The recently announced US$3m (£2.2m) HIMET (Hydrogen in an Integrated Maritime Energy Transition) project will investigate a range of maritime solutions for the decarbonization of ferries and cruise terminal operations in the Orkney area.
Led by Scottish company EMEC Hydrogen, based in Orkney, the project’s partners will design systems such as a hydrogen storage system and an onboard auxiliary power supply that utilizes a hydrogen fuel cell to reduce carbon emissions from ferries. Furthermore, the team plans to run a conventional ferry propulsion engine on pure hydrogen for testing purposes.
For the development of shore-side power, a crew welfare facility at the cruise terminal in Hatston will use power generated by a hydrogen engine. EMEC is to further evaluate microgrid solutions to power ferry terminals.
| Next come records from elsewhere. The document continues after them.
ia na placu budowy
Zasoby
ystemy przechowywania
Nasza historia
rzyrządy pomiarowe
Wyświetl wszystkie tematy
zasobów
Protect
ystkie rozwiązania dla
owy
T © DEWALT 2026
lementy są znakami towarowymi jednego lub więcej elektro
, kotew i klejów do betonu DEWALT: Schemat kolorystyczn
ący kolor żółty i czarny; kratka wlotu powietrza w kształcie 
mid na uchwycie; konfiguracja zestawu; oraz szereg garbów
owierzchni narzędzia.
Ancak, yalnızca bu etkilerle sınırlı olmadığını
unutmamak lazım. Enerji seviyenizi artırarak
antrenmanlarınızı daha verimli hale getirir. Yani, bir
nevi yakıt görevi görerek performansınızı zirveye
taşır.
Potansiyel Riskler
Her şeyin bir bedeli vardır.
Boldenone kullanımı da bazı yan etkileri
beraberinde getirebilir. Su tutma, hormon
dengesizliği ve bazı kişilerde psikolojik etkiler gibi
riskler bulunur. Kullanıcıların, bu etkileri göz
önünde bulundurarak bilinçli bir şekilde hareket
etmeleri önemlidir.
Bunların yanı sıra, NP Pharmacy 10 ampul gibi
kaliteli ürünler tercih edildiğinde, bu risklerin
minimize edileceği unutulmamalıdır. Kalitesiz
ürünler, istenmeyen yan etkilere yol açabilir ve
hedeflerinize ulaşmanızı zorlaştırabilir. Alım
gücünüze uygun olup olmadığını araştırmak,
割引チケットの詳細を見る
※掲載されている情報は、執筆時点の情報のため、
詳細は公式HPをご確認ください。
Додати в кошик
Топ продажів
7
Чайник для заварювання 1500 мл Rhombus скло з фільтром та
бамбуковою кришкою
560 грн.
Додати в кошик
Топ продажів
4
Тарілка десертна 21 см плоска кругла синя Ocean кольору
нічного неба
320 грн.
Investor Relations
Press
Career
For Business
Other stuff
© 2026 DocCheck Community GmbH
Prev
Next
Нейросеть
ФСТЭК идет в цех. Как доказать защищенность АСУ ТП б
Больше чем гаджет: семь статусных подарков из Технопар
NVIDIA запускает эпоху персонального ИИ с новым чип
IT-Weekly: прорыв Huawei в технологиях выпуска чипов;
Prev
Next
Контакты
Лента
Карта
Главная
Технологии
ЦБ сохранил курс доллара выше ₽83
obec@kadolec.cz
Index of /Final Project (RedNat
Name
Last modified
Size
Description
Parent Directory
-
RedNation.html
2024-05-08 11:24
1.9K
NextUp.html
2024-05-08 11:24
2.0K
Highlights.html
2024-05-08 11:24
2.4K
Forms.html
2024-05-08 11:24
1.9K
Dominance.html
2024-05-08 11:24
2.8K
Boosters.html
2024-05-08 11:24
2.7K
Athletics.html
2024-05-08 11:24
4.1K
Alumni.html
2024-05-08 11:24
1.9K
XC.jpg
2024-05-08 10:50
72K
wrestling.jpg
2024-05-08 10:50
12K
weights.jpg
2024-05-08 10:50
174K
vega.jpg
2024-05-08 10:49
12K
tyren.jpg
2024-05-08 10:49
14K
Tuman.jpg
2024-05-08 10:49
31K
“EMEC foresees significant opportunities in maritime innovation, with hydrogen and hydrogen-derivative fuels expected to play a vital role in decarbonizing the sector,” commented James Walker, EMEC’s hydrogen development manager.
He continued, “Building on the knowledge and experience from various green hydrogen projects that have instigated the development of a hydrogen economy locally, the HIMET project will showcase emerging and innovative technologies that will help pave the way to decarbonizing maritime activities.”
Following the demonstration, partners of the project, made up of a consortium of developers and sector experts, will facilitate the uptake of such technologies in the UK and other markets, carrying out further demonstrations.
The project was awarded funding by the UK Department for Transport’s Clean Maritime Demonstration Competition and will be delivered in partnership with Innovate UK.
“As the UK prepares to host COP26 in the maritime city of Glasgow, it is great that we can announce funding for these fantastic projects in the maritime sector that will help the UK meet its net zero goals,” explained Simon Edmonds, deputy executive chair and chief business officer, Innovate UK.